When he removes Akaashi’s shirt, he takes his time marvelling him. His body was made for art museums, his beauty was heaven’s creation. Akaashi is looking away, his ears and cheeks tinted pink with shyness. “You’re right, Ji, white curtains will help me see better.”

Bokuto smiles more to himself than to anyone else, plants kisses from Akaashi’s navel to his chest to his neck—he wants to make sure that more love grows there. 

“Keiji,” he whispers, lips brushing against Akaashi’s ear. His name felt like something bigger than the both of them combined. It almost felt sacred. 

When Bokuto handles him, he handles him gently. He makes sure that his touches are just enough for it to burn but not harm, enough to ground but never shackle. He whispers sweet _somethings_ in his ear, loves how Akaashi trembles against him when he’s overwhelmed with everything that he’s receiving. When Bokuto sits up to look down and gaze at Akaashi in his most vulnerable entirety, he knows that this person is someone precious to him. 

“Kou...”

And, when he calls, Bokuto answers. He takes Akaashi in his arms, holds him and treasures him. The smell of Akaashi’s shampoo and soap is sure to stick onto his skin, his touch somewhat like a label he’d love to keep forever. 

In his entirety, Bokuto lives for him.

  
  


___________________

  
  


There’s someone talking to him but he doesn’t pay any mind, thoughts elsewhere. 

There’s not one mug in his near vicinity.

No white curtains.

No jacket.

No dishes.

Bokuto finds himself sticking onto the leather couch with a burn in his throat. He chases it down with more fire. He’s trying to see just how long before he becomes ash. The whiskey tasted cheap and the ice didn’t seem right. He doesn’t know how it was so, he just knew somehow that nothing was right.

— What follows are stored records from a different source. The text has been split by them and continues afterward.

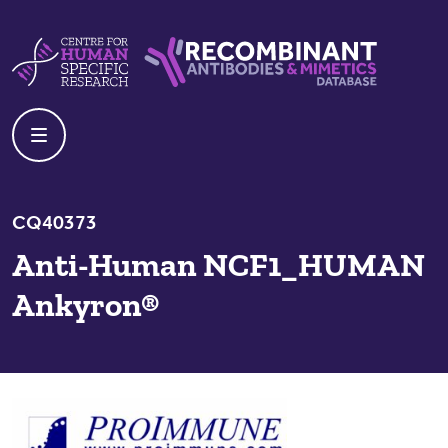
Skip to content
Centre For Human Specific Research
Recombinant Antibodies And Mime
CQ40373
Anti-Human NCF1_HUMAN
Ankyron®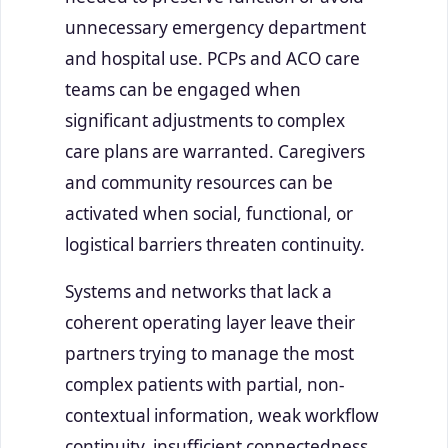
unnecessary emergency department
and hospital use. PCPs and ACO care
teams can be engaged when
significant adjustments to complex
care plans are warranted. Caregivers
and community resources can be
activated when social, functional, or
logistical barriers threaten continuity.
Systems and networks that lack a
coherent operating layer leave their
partners trying to manage the most
complex patients with partial, non-
contextual information, weak workflow
continuity, insufficient connectedness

“So, what are you doing here?” 

He’s right. 

What _was_ Bokuto doing here?

The place was much too dark and laced with the smoke of cigars, Akaashi’s asthma could never handle such a place. The music was too loud for anyone to hear their thoughts or their ghosts. There’s a hand on his thigh and it was smaller than the one he was used to and the owner of this hand neither smelled like linen nor coffee nor home. There was nothing about this place that resembled anything in his life—or what used to be there.

So, really, what was he doing here?

The lights switch from a piercing blue to a deep red, pulsing with every beat of the song. The crowd’s movements start to shift from swaying to jumping and general chaos. It seems like he’s entered a certain kind of hell—Akaashi would never be in a place like this, he’d never be the type to descend to hell. 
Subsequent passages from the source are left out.